Please set down only the lines below starting with the line with "High Nature Value Farming in the Upper Dales" and going on through the line with "Final reporting", verbatim and without pictures.

• **Listed entries**

=== Begin Enclosure ===

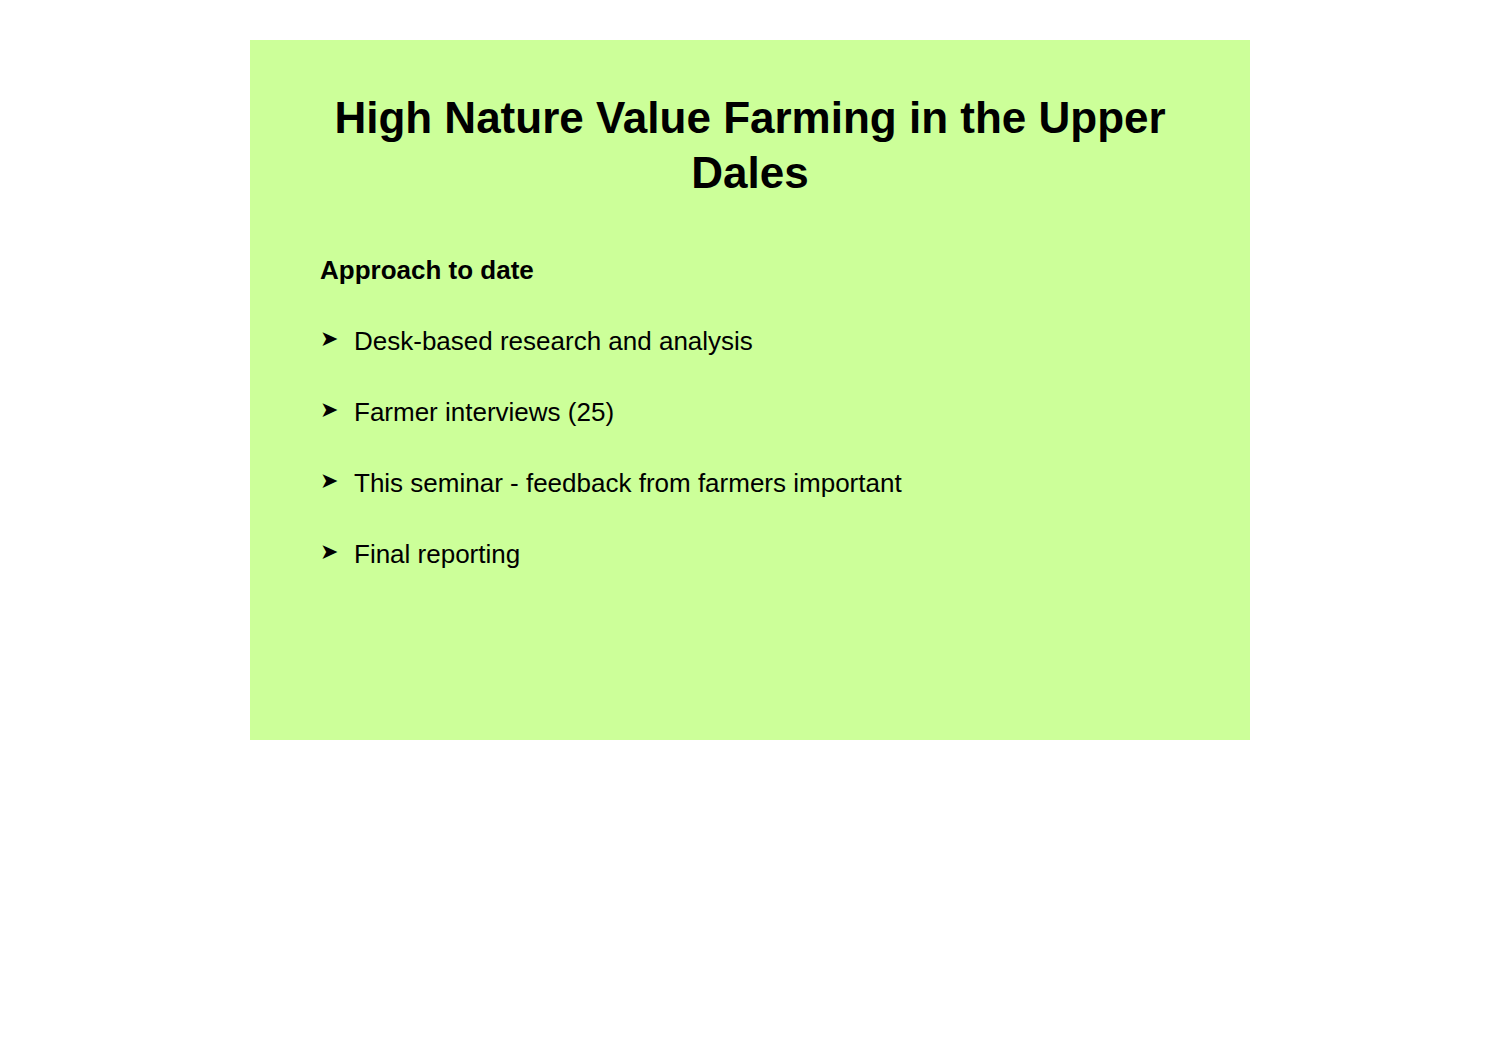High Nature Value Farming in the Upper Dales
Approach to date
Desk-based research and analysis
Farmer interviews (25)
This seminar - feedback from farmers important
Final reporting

=== End Enclosure ===
=== Begin Enclosure ===

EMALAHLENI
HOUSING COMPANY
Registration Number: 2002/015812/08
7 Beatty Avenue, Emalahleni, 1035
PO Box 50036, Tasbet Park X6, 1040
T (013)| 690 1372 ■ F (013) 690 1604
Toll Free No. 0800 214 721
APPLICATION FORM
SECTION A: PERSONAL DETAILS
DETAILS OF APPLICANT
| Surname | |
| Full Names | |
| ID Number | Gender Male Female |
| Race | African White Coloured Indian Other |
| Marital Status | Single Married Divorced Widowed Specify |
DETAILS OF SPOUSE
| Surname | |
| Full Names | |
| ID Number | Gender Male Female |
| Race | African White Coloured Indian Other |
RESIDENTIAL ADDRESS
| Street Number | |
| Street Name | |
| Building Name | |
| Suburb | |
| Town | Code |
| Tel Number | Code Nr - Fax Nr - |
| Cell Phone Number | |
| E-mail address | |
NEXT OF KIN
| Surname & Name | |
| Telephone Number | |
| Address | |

=== End Enclosure ===

• **Exercise response**
High Nature Value Farming in the Upper Dales
Approach to date
Desk-based research and analysis
Farmer interviews (25)
This seminar - feedback from farmers important
Final reporting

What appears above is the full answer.